Task objective: Please rewrite the lines below, substituting "dameshandtassen" for every occurrence of "damestassen" and keeping everything else the same. Leave the pictures out of your answer.

[Extracted page text data]
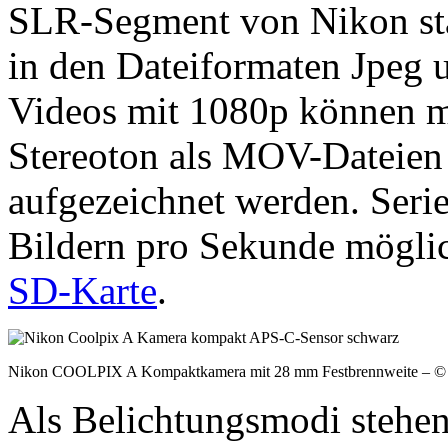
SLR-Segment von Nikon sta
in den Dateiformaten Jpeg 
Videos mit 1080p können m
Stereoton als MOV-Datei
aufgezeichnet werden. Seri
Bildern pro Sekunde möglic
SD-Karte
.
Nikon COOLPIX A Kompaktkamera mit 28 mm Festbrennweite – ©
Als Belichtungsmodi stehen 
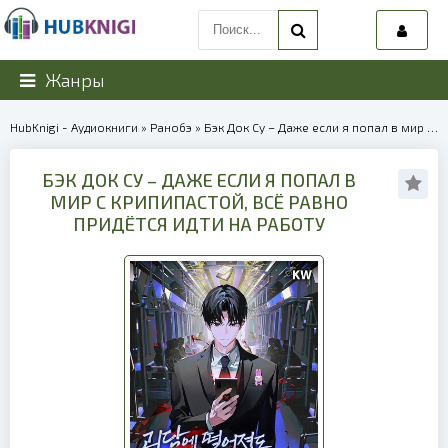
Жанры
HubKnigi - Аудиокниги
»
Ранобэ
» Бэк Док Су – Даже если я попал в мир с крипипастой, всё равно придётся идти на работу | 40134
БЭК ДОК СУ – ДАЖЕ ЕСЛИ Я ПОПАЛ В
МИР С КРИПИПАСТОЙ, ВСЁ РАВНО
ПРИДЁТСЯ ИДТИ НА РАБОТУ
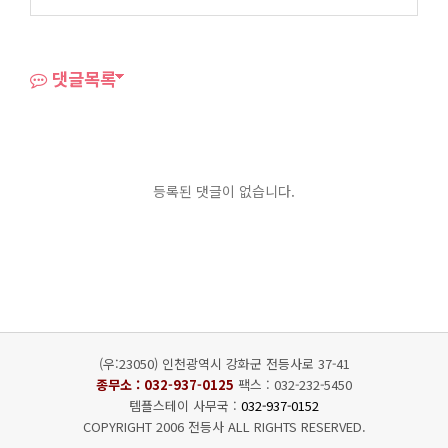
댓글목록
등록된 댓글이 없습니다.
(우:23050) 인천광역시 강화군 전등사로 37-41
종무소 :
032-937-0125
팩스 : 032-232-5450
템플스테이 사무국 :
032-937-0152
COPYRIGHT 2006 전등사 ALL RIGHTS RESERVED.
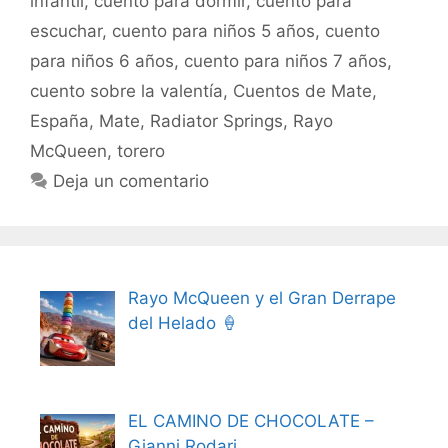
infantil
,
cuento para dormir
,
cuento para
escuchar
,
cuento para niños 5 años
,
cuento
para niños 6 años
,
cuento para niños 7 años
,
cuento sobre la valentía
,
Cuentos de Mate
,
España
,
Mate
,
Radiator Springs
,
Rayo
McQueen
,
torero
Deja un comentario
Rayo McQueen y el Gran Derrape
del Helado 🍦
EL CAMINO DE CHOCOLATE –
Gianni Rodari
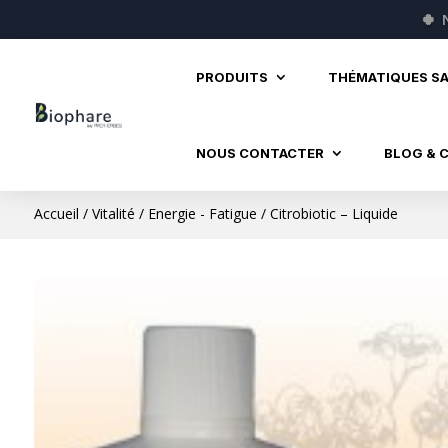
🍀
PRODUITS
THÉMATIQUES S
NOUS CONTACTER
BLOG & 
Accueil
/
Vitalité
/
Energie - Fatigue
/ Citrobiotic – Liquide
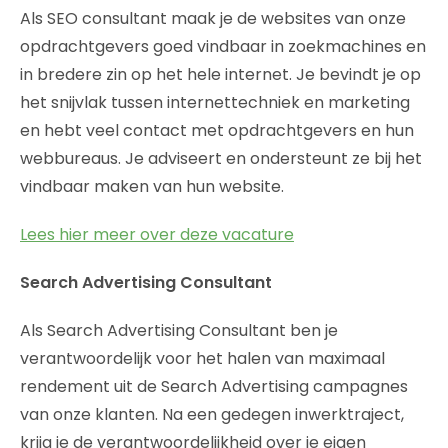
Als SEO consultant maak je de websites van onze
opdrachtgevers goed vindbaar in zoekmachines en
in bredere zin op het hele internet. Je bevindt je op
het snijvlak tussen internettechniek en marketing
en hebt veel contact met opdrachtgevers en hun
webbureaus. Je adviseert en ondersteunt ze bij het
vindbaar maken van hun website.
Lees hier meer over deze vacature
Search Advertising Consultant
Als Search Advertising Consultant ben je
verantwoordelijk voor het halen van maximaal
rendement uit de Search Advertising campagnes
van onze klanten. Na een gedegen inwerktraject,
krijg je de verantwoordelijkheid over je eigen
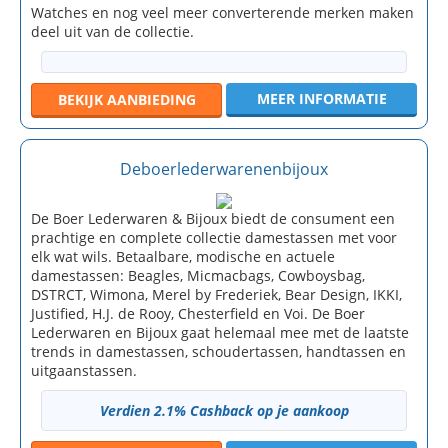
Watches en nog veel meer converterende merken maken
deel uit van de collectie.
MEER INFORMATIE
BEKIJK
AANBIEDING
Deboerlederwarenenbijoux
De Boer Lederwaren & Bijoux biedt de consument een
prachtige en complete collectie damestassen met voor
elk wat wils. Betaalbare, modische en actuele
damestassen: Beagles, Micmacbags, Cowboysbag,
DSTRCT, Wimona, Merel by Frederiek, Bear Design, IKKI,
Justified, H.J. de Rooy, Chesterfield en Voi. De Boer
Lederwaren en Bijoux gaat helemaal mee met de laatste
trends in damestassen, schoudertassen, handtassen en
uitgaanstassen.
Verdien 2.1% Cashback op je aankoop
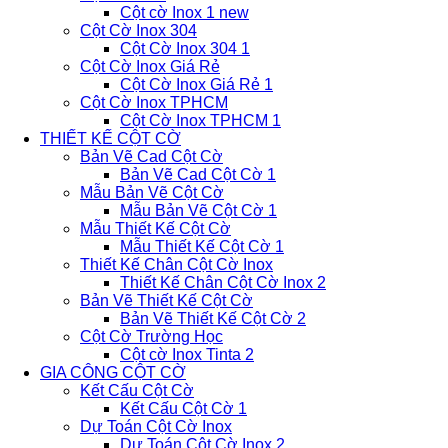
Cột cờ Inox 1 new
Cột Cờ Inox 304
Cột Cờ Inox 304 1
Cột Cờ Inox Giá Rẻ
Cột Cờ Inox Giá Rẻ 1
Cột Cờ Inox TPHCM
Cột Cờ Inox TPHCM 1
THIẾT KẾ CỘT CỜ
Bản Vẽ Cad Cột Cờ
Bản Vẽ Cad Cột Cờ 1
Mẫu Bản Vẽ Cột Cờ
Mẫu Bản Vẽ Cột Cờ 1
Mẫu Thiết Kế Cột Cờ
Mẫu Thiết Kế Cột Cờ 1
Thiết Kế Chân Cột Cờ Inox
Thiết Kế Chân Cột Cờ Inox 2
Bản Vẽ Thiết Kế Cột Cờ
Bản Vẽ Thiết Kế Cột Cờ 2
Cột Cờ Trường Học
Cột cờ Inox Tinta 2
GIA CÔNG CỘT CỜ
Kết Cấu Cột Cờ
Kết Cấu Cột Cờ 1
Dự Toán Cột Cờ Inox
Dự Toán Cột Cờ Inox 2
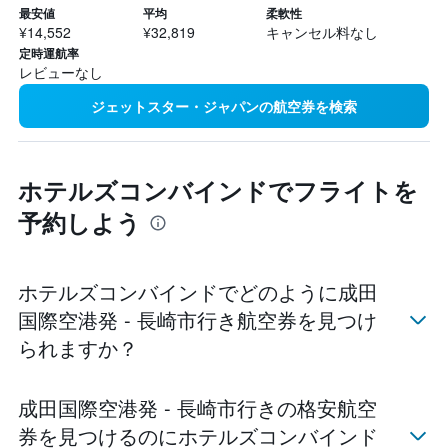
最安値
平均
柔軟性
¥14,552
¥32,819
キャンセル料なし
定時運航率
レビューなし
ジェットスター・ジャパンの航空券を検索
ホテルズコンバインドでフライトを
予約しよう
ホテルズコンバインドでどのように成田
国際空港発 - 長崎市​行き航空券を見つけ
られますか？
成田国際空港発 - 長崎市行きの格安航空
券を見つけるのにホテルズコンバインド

Answer box:
SLR-Segment von Nikon sta
in den Dateiformaten Jpeg 
Videos mit 1080p können m
Stereoton als MOV-Datei
aufgezeichnet werden. Seri
Bildern pro Sekunde möglic
SD-Karte
.
Nikon COOLPIX A Kompaktkamera mit 28 mm Festbrennweite – ©
Als Belichtungsmodi stehen 
Жанры
HubKnigi - Аудиокниги
»
Ранобэ
» Бэк Док Су – Даже если я попал в мир с крипипастой, всё равно придётся идти на работу | 40134
БЭК ДОК СУ – ДАЖЕ ЕСЛИ Я ПОПАЛ В
МИР С КРИПИПАСТОЙ, ВСЁ РАВНО
ПРИДЁТСЯ ИДТИ НА РАБОТУ
댓글목록
등록된 댓글이 없습니다.
(우:23050) 인천광역시 강화군 전등사로 37-41
종무소 :
032-937-0125
팩스 : 032-232-5450
템플스테이 사무국 :
032-937-0152
COPYRIGHT 2006 전등사 ALL RIGHTS RESERVED.
infantil
,
cuento para dormir
,
cuento para
escuchar
,
cuento para niños 5 años
,
cuento
para niños 6 años
,
cuento para niños 7 años
,
cuento sobre la valentía
,
Cuentos de Mate
,
España
,
Mate
,
Radiator Springs
,
Rayo
McQueen
,
torero
Deja un comentario
Rayo McQueen y el Gran Derrape
del Helado 🍦
EL CAMINO DE CHOCOLATE –
Gianni Rodari
🍀
PRODUITS
THÉMATIQUES S
NOUS CONTACTER
BLOG & 
Accueil
/
Vitalité
/
Energie - Fatigue
/ Citrobiotic – Liquide
Als SEO consultant maak je de websites van onze
opdrachtgevers goed vindbaar in zoekmachines en
in bredere zin op het hele internet. Je bevindt je op
het snijvlak tussen internettechniek en marketing
en hebt veel contact met opdrachtgevers en hun
webbureaus. Je adviseert en ondersteunt ze bij het
vindbaar maken van hun website.
Lees hier meer over deze vacature
Search Advertising Consultant
Als Search Advertising Consultant ben je
verantwoordelijk voor het halen van maximaal
rendement uit de Search Advertising campagnes
van onze klanten. Na een gedegen inwerktraject,
krijg je de verantwoordelijkheid over je eigen
Watches en nog veel meer converterende merken maken
deel uit van de collectie.
MEER INFORMATIE
BEKIJK
AANBIEDING
Deboerlederwarenenbijoux
De Boer Lederwaren & Bijoux biedt de consument een
prachtige en complete collectie dameshandtassen met voor
elk wat wils. Betaalbare, modische en actuele
dameshandtassen: Beagles, Micmacbags, Cowboysbag,
DSTRCT, Wimona, Merel by Frederiek, Bear Design, IKKI,
Justified, H.J. de Rooy, Chesterfield en Voi. De Boer
Lederwaren en Bijoux gaat helemaal mee met de laatste
trends in dameshandtassen, schoudertassen, handtassen en
uitgaanstassen.
Verdien 2.1% Cashback op je aankoop
Cột cờ Inox 1 new
Cột Cờ Inox 304
Cột Cờ Inox 304 1
Cột Cờ Inox Giá Rẻ
Cột Cờ Inox Giá Rẻ 1
Cột Cờ Inox TPHCM
Cột Cờ Inox TPHCM 1
THIẾT KẾ CỘT CỜ
Bản Vẽ Cad Cột Cờ
Bản Vẽ Cad Cột Cờ 1
Mẫu Bản Vẽ Cột Cờ
Mẫu Bản Vẽ Cột Cờ 1
Mẫu Thiết Kế Cột Cờ
Mẫu Thiết Kế Cột Cờ 1
Thiết Kế Chân Cột Cờ Inox
Thiết Kế Chân Cột Cờ Inox 2
Bản Vẽ Thiết Kế Cột Cờ
Bản Vẽ Thiết Kế Cột Cờ 2
Cột Cờ Trường Học
Cột cờ Inox Tinta 2
GIA CÔNG CỘT CỜ
Kết Cấu Cột Cờ
Kết Cấu Cột Cờ 1
Dự Toán Cột Cờ Inox
Dự Toán Cột Cờ Inox 2
最安値
平均
柔軟性
¥14,552
¥32,819
キャンセル料なし
定時運航率
レビューなし
ジェットスター・ジャパンの航空券を検索
ホテルズコンバインドでフライトを
予約しよう
ホテルズコンバインドでどのように成田
国際空港発 - 長崎市​行き航空券を見つけ
られますか？
成田国際空港発 - 長崎市行きの格安航空
券を見つけるのにホテルズコンバインド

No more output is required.